Oil Search's assets in PNG - Credit: Oil Search
Oil Search's assets in PNG - Credit: Oil Search

Santos sealed an agreement to buy Oil Search to create a global top 20 oil and gas company, the companies said on Friday, even as the Papua New Guinea government raised concerns that a takeover could harm national interests.

The deal will make Australia's Santos the largest shareholder in the country's biggest resource project, the PNG LNG project, operated by Exxon Mobil Corp.

The all-share deal, which values PNG-focused Oil Search at about A$8 billion ($6 billion) and would give Oil Search shareholders a 38.5% stake in the merged group, requires approval from a Papua New Guinea court and Oil Search shareholders.
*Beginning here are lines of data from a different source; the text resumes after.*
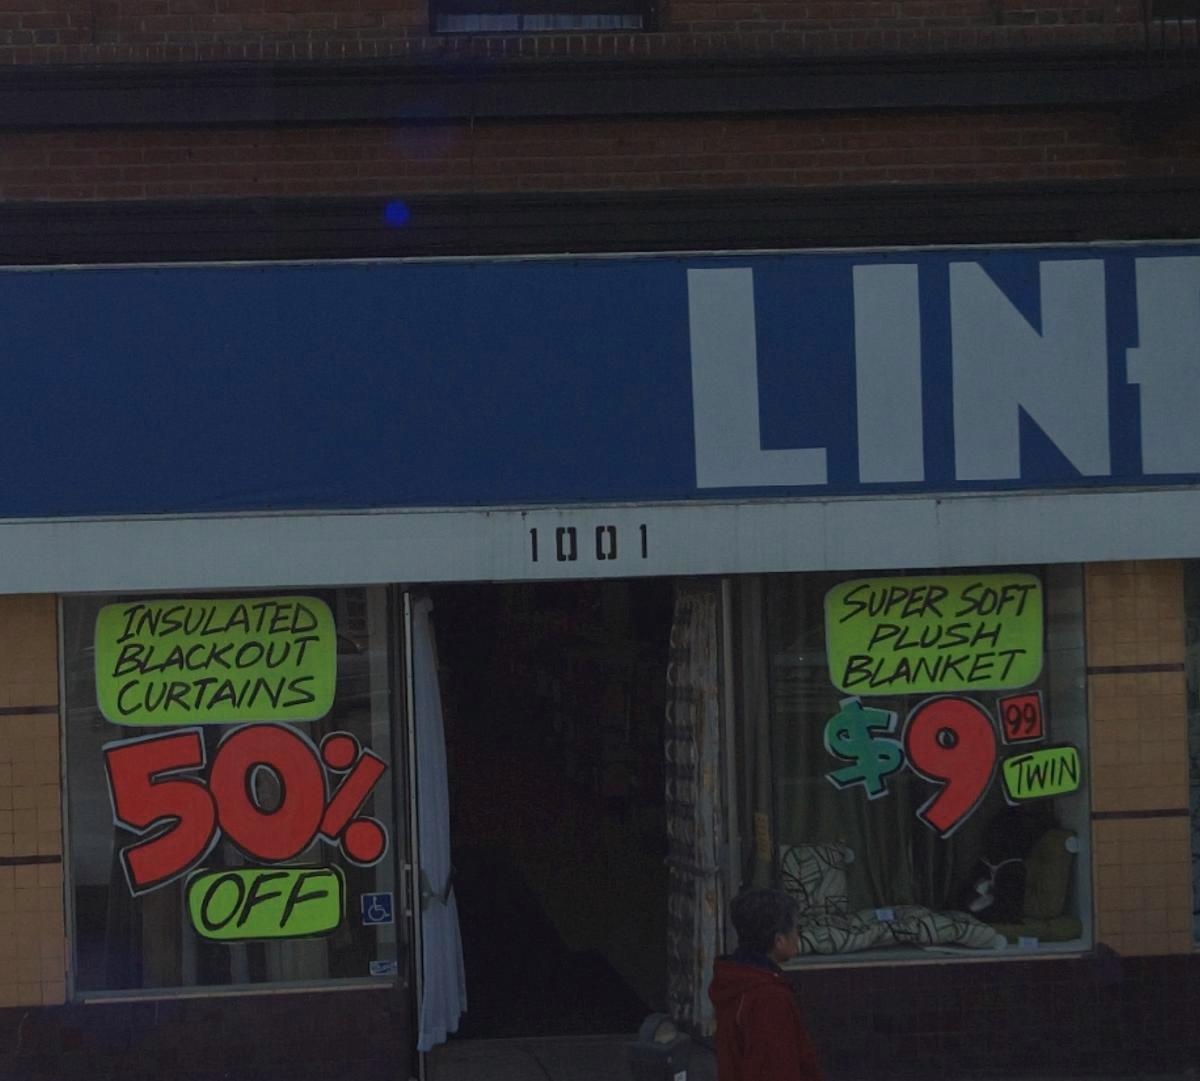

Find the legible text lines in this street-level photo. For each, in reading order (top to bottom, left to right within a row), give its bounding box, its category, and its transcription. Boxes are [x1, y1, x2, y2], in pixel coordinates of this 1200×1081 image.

[684, 256, 1113, 491] BusinessName: LIN
[529, 523, 648, 564] StreetNumber: 1001
[107, 634, 322, 679] None: BLACKOUT
[115, 600, 319, 645] None: INSULATED
[839, 648, 1028, 690] None: BLANKET
[864, 622, 1004, 653] None: PLUSH
[835, 581, 1038, 625] None: SUPER SOFT
[115, 674, 316, 717] None: CURTAINS
[906, 695, 1040, 835] None: 999
[1008, 752, 1078, 797] None: TWIN
[102, 721, 328, 891] None: 50
[197, 869, 338, 932] None: OFF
Deputy Prime Minister Samuel Basil warned this deal would harm the national interest as a merger could potentially lead to job losses, a foreign company owning too much of domestic oil and gas resources, and a delisting of Oil Search, which makes up 31% of the country's stock market.

"With all of Oil Search's oil and gas field portfolio in PNG under an Australian company, there is the real risk of capital erosion," Basil said in a statement late Thursday.

Santos said the merger would better align stakeholdings in Papua New Guinea's biggest gas projects - PNG LNG and Papua LNG - that would further support investment and deliver new jobs.

"We see the PNG government could withhold approvals in an attempt to extract further value from the merger," Credit Suisse analyst Saul Kavonic said, but added that he does not expect the PNG government to block the deal.

Santos said it expects to reap up to $115 million in pre-tax cost savings from the deal, less than the $150 million some analysts had estimated would be needed to justify the premium the company was offering for Oil Search.

The market's reaction reflected that view, with investors pushing Oil Search's shares up 2.7% while Santos rose 1%.

Santos Chief Executive Kevin Gallagher has said creating a A$21 billion company with strong cashflows will help the enlarged group weather the energy transition better, helping it grow and invest to meet a net-zero carbon target by 2040.

On similar grounds, Woodside Petroleum proposed a $29 billion merger in August with the petroleum arm of the world's biggest-listed miner, BHP Group.